PASSAGE PROVIDED =

::::

No way, too much work and hassle. Once I finish a track I'm sick of it and don't want to visit it again and try to "improve" it later in the future. Those who are doing film, TV series and such sure, you need to cover your bases. For me, it's on to the next and keep moving through my chronic procrastination...


----------



## stigc56

I never do it.
Far too many times I had to go back, and then I need the MIDI tracks. In Cubase the handling of audio files is really basic, so it's better to have the "live" tracks.


----------



## Divico

I always do it if I have a pad sound or synth pattern going since it annoys me when those sounds arent triggered correctly. I render them in place and hide the original track so I can easily go back for edits.


----------



## Henu

Here are also some thoughts about it.

https://vi-control.net/community/threads/mixing-audio-vs-midi.70849/


----------



## John Busby

this is the way that works the best for me:
bus your midi to stems and record the stems (i.e. brass, strings, synth etc)

::::

DATA SUPPLIED =
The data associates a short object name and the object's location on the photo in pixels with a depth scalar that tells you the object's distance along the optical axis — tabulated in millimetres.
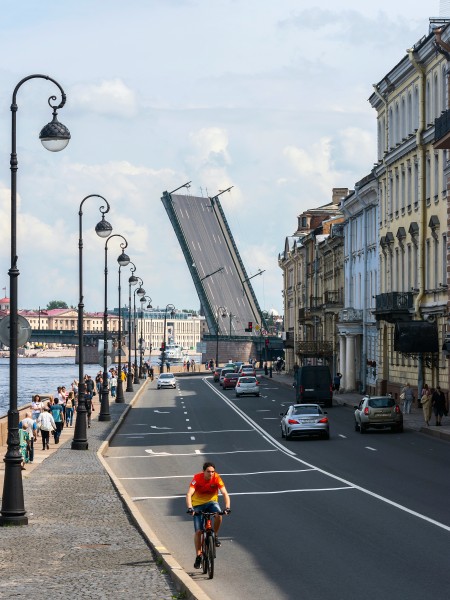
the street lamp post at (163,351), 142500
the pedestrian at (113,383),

::::

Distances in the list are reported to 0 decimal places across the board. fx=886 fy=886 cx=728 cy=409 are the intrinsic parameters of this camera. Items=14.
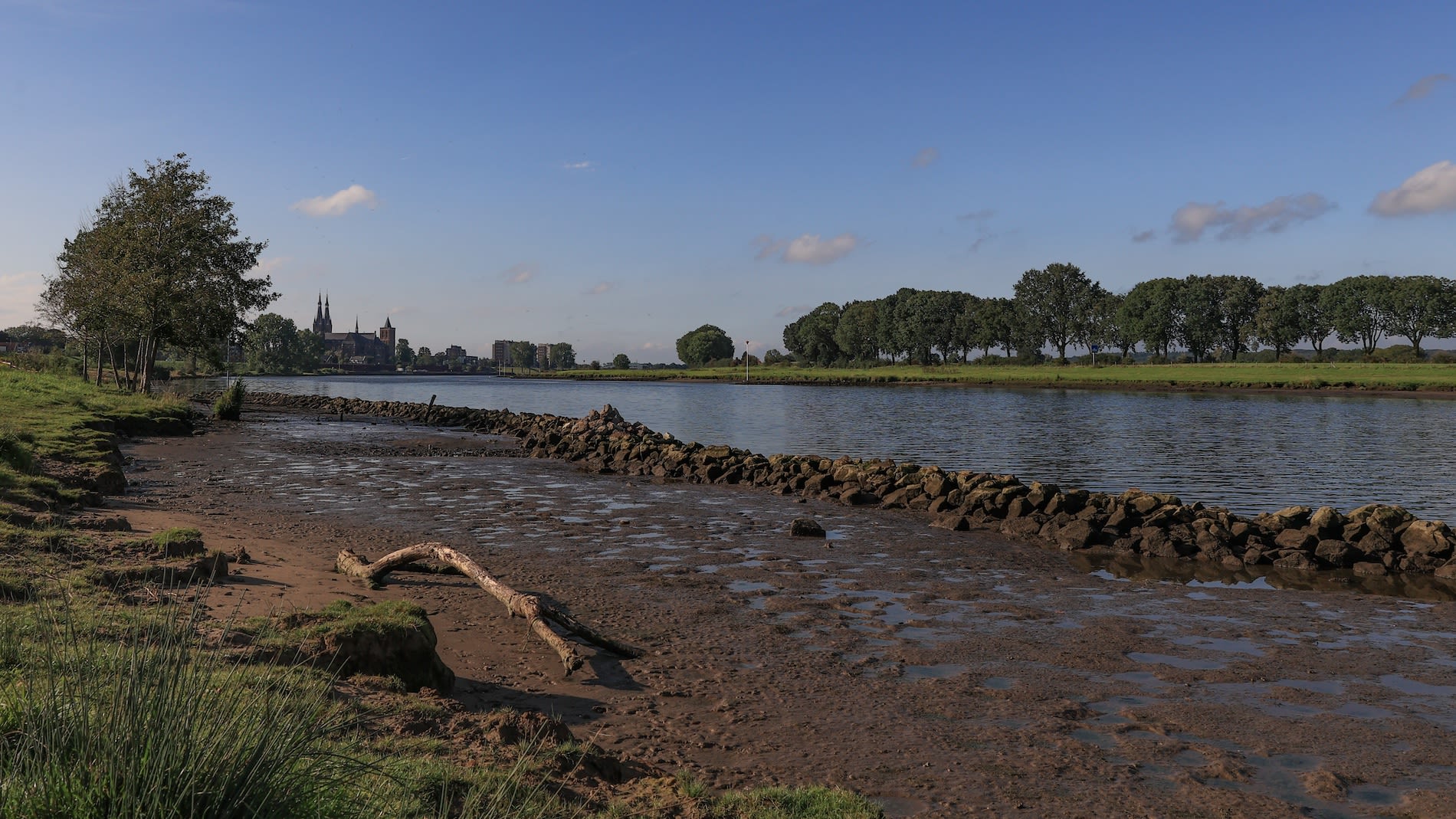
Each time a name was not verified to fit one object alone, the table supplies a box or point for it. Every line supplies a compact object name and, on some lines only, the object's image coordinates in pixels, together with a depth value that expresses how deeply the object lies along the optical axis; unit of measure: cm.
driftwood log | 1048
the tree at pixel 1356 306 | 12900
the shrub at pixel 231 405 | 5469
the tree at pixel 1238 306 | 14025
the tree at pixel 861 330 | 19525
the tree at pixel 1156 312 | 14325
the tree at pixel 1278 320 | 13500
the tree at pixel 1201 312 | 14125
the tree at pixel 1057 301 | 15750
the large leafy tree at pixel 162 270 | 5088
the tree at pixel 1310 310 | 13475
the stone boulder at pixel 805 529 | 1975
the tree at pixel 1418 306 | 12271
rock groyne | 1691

::::

REQUIRED TASKS =
(a) Reproduce the forum thread word for word, beginning at the words "No way, too" and stopping after "never do it.".
(b) List every username that appears as a post header in the forum thread.
(c) Based on the forum thread, answer yes or no for each statement and quote the words that decide it: (i) stigc56 describes the handling of audio files in Cubase as really basic. (ii) Divico deletes the original track after rendering a pad sound or synth pattern. (iii) John Busby suggests busing MIDI to stems and recording the stems.
The material comes from a different source than the forum thread.

RESPONSES IN ORDER =
(a)
No way, too much work and hassle. Once I finish a track I'm sick of it and don't want to visit it again and try to "improve" it later in the future. Those who are doing film, TV series and such sure, you need to cover your bases. For me, it's on to the next and keep moving through my chronic procrastination...


----------



## stigc56

I never do it.

(b) stigc56, Divico, Henu, John Busby

(c)
(i) Yes: "In Cubase the handling of audio files is really basic"
(ii) No: "I render them in place and hide the original track so I can easily go back for edits."
(iii) Yes: "bus your midi to stems and record the stems"